Directors control vital information of the company…they have the expertise and skill to run the company while the shareholders are seldom skilled. How company information is managed may be a source of conflict.
There are other areas of more direct conflicts between shareholders and directors…for example when contracting with third parties, directors may award contracts to parties affiliated with them and who are not necessarily the best placed.
Directors may also award themselves high packages like remunerations and allowances to the detriment of the company.
Shareholders may conflict with directors when they impose strict and stringent rules on directors in regards to performance and benefits like remuneration and others.
Managing the conflicts
This article is geared more for smaller unlisted companies that have a corporate structure separating shareholders and directors. Larger companies especially listed companies have sound corporate governance policies that manage the conflict adequately. Besides for listed companies, the regulator has regulations on corporate governance that must be adhered to. On the flip side is the typical Kenyan company. The shareholders in the typical Kenyan company are the same ones who form the board of directors. This is therefore for smaller companies whose ownership and control functions are separated.

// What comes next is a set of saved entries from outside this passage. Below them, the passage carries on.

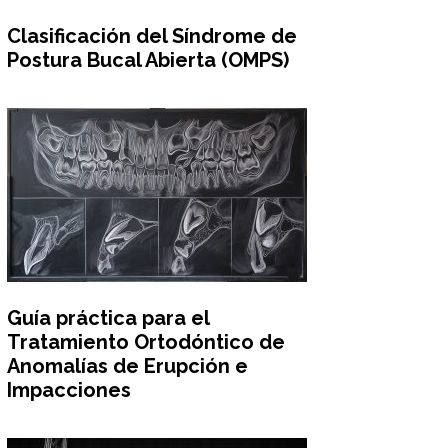
Clasificación del Síndrome de
Postura Bucal Abierta (OMPS)
Guía práctica para el
Tratamiento Ortodóntico de
Anomalías de Erupción e
Impacciones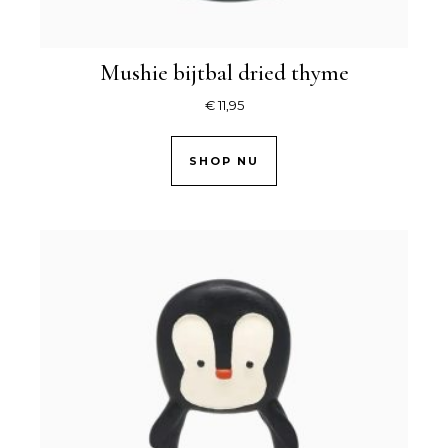
Mushie bijtbal dried thyme
€
11,95
SHOP NU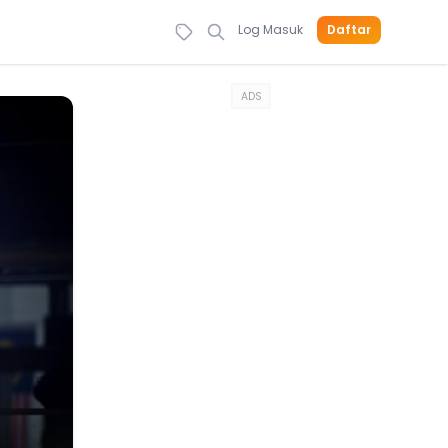
Log Masuk
Daftar
ADS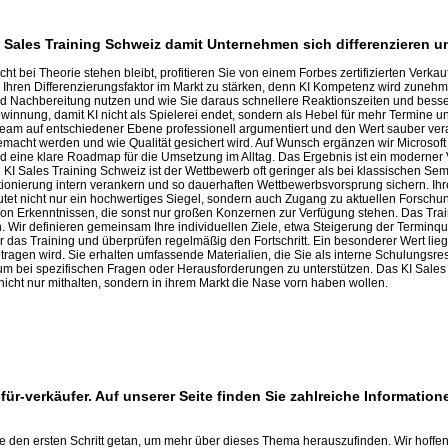
r KI Sales Training Schweiz damit Unternehmen sich differenzieren 
t bei Theorie stehen bleibt, profitieren Sie von einem Forbes zertifizierten Verk
t, Ihren Differenzierungsfaktor im Markt zu stärken, denn KI Kompetenz wird zuneh
und Nachbereitung nutzen und wie Sie daraus schnellere Reaktionszeiten und besse
nnung, damit KI nicht als Spielerei endet, sondern als Hebel für mehr Termine u
eam auf entschiedener Ebene professionell argumentiert und den Wert sauber veran
acht werden und wie Qualität gesichert wird. Auf Wunsch ergänzen wir Microsoft C
d eine klare Roadmap für die Umsetzung im Alltag. Das Ergebnis ist ein moderner Ver
i KI Sales Training Schweiz ist der Wettbewerb oft geringer als bei klassischen Se
itionierung intern verankern und so dauerhaften Wettbewerbsvorsprung sichern. I
deutet nicht nur ein hochwertiges Siegel, sondern auch Zugang zu aktuellen Forsch
von Erkenntnissen, die sonst nur großen Konzernen zur Verfügung stehen. Das Traini
 Wir definieren gemeinsam Ihre individuellen Ziele, etwa Steigerung der Terminq
r das Training und überprüfen regelmäßig den Fortschritt. Ein besonderer Wert liegt
ragen wird. Sie erhalten umfassende Materialien, die Sie als interne Schulungsre
um bei spezifischen Fragen oder Herausforderungen zu unterstützen. Das KI Sales T
nicht nur mithalten, sondern in ihrem Markt die Nase vorn haben wollen.
für-verkäufer. Auf unserer Seite finden Sie zahlreiche Informatio
ie den ersten Schritt getan, um mehr über dieses Thema herauszufinden. Wir hoffen,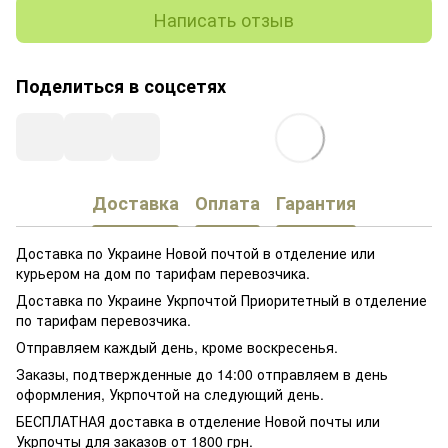
Написать отзыв
Поделиться в соцсетях
Доставка
Оплата
Гарантия
Доставка по Украине Новой почтой в отделение или
курьером на дом по тарифам перевозчика.
Доставка по Украине Укрпочтой Приоритетный в отделение
по тарифам перевозчика.
Отправляем каждый день, кроме воскресенья.
Заказы, подтвержденные до 14:00 отправляем в день
оформления, Укрпочтой на следующий день.
БЕСПЛАТНАЯ доставка в отделение Новой почты или
Укрпочты для заказов от 1800 грн.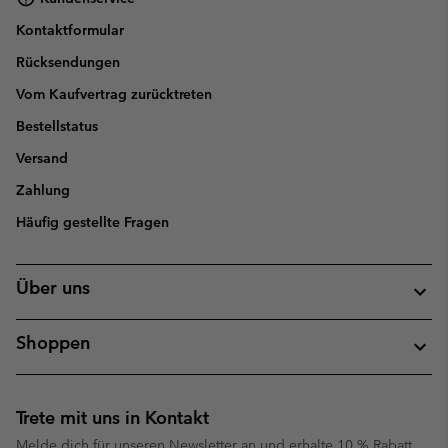
Kontaktformular
Rücksendungen
Vom Kaufvertrag zurücktreten
Bestellstatus
Versand
Zahlung
Häufig gestellte Fragen
Über uns
Shoppen
Trete mit uns in Kontakt
Melde dich für unseren Newsletter an und erhalte 10 % Rabatt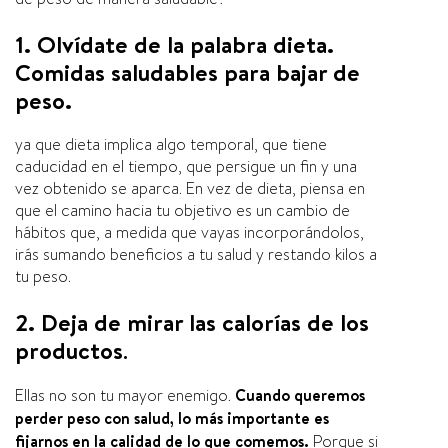
1. Olvídate de la palabra dieta.
Comidas saludables para bajar de
peso.
ya que dieta implica algo temporal, que tiene
caducidad en el tiempo, que persigue un fin y una
vez obtenido se aparca. En vez de dieta, piensa en
que el camino hacia tu objetivo es un cambio de
hábitos que, a medida que vayas incorporándolos,
irás sumando beneficios a tu salud y restando kilos a
tu peso.
2. Deja de mirar las calorías de los
productos
.
Ellas no son tu mayor enemigo.
Cuando queremos
perder peso con salud, lo más importante es
fijarnos en la calidad de lo que comemos.
Porque si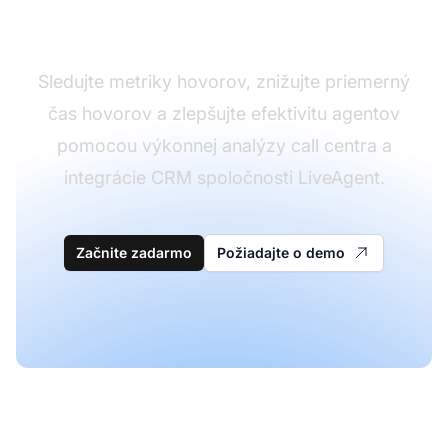
vášho call centra
Sledujte metriky hovorov, znižujte priemerný
čas hovorov a zlepšujte efektivitu agentov
pomocou výkonnej analýzy call centra a
integrácie CRM spoločnosti LiveAgent.
Začnite zadarmo
Požiadajte o demo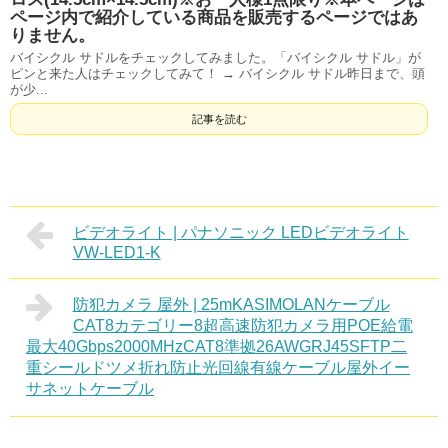
ページ内で紹介している商品を販売するページではあ
りません。
バイシクル サドルをチェックしてみました。「バイシクル サドル」が
ピンと来た人はチェックしてみて！ → バイシクル サドル昨日まで、頭
が少...
記事を読む
ビデオライト | パナソニック LEDビデオライト
VW-LED1-K
防犯カメラ 屋外 | 25mKASIMOLANケーブル
CAT8カテゴリー8超高速防犯カメラ用POE給電
最大40Gbps2000MHzCAT8準拠26AWGRJ45SFTP二
重シールドツメ折れ防止光回線有線ケーブル屋外イー
サネットケーブル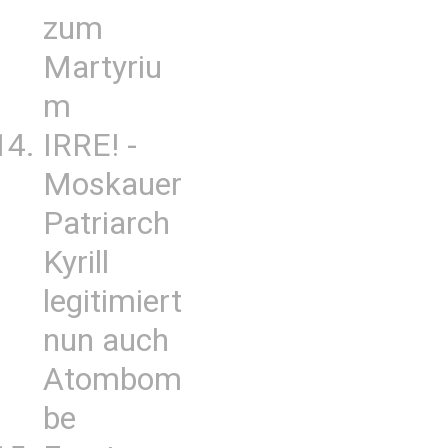
zum
Martyriu
m
IRRE! -
Moskauer
Patriarch
Kyrill
legitimiert
nun auch
Atombom
be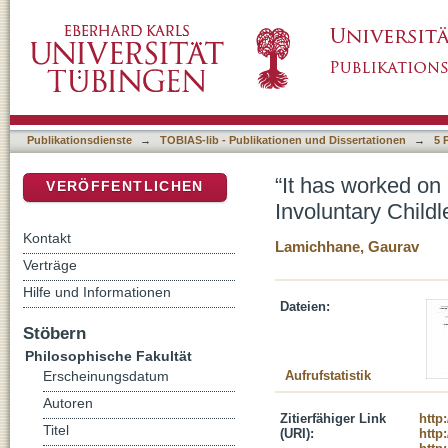
“It has worked on all the other men, why isn’
DSpace Repositorium (Manakin basiert)
Masculinity in Nepal
Publikationsdienste
→
TOBIAS-lib - Publikationen und Dissertationen
→
5 
“It has worked on 
VERÖFFENTLICHEN
Involuntary Child
Kontakt
Lamichhane, Gaurav
Verträge
Hilfe und Informationen
Dateien:
Stöbern
Philosophische Fakultät
Aufrufstatistik
Erscheinungsdatum
Autoren
Zitierfähiger Link
http
Titel
(URI):
http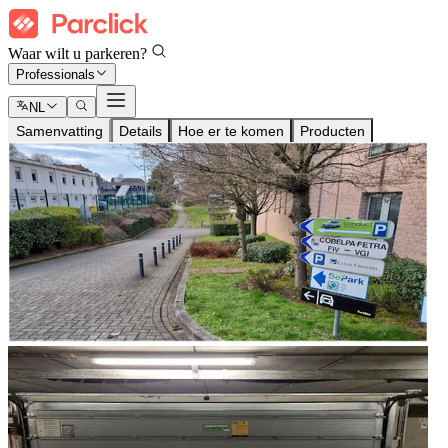
Waar wilt u parkeren?
Professionals
NL
Samenvatting
Details
Hoe er te komen
Producten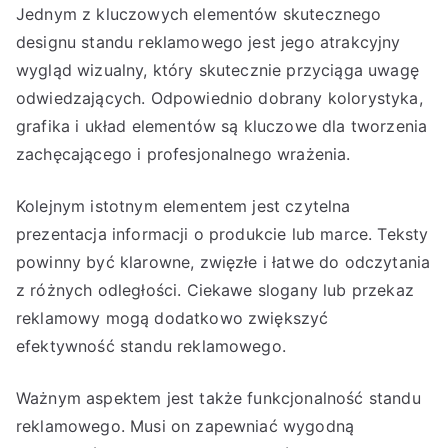
Jednym z kluczowych elementów skutecznego
designu standu reklamowego jest jego atrakcyjny
wygląd wizualny, który skutecznie przyciąga uwagę
odwiedzających. Odpowiednio dobrany kolorystyka,
grafika i układ elementów są kluczowe dla tworzenia
zachęcającego i profesjonalnego wrażenia.
Kolejnym istotnym elementem jest czytelna
prezentacja informacji o produkcie lub marce. Teksty
powinny być klarowne, zwięzłe i łatwe do odczytania
z różnych odległości. Ciekawe slogany lub przekaz
reklamowy mogą dodatkowo zwiększyć
efektywność standu reklamowego.
Ważnym aspektem jest także funkcjonalność standu
reklamowego. Musi on zapewniać wygodną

One of the ways of managing this conflict is to come up with performance contracts based on expected return. The performance contract should be realistic and should contain penalties for non-performance for example salary cuts.
Another way of managing this conflict is by drawing up sound engagement contracts for the directors. The contract should contain the scope of duties and responsibilities and also set out the expectation of the shareholders ‘clearly. The policies of the company should be highlighted to avoid ambiguity. It must be made clear that the directors owe a fiduciary duty to the shareholders and where this duty is breached then some penalties apply. It should also be made clear that the director must disclose all pertinent information regarding conflict of interest. There should be penalty clauses in the engagement contract if the director fails to meet his obligations.
Another way of managing the conflict is by ensuring that the board of directors includes a shareholder with skills and expertise in the affairs of the company. This shareholder will serve as the shareholders “watchdog” and will safeguard the shareholders’ interests.
The best way of managing the conflict is by employing motivation mechanisms for the directors. One way would be by awarding the directors who perform…maybe by salary increment, extension of terms and other perks.
A method of employing motivation tools for directors’ that has worked is by giving deserving directors some ownership in the company. A director who has a stake in the company will ensure that every decision made is in the company’s best interests.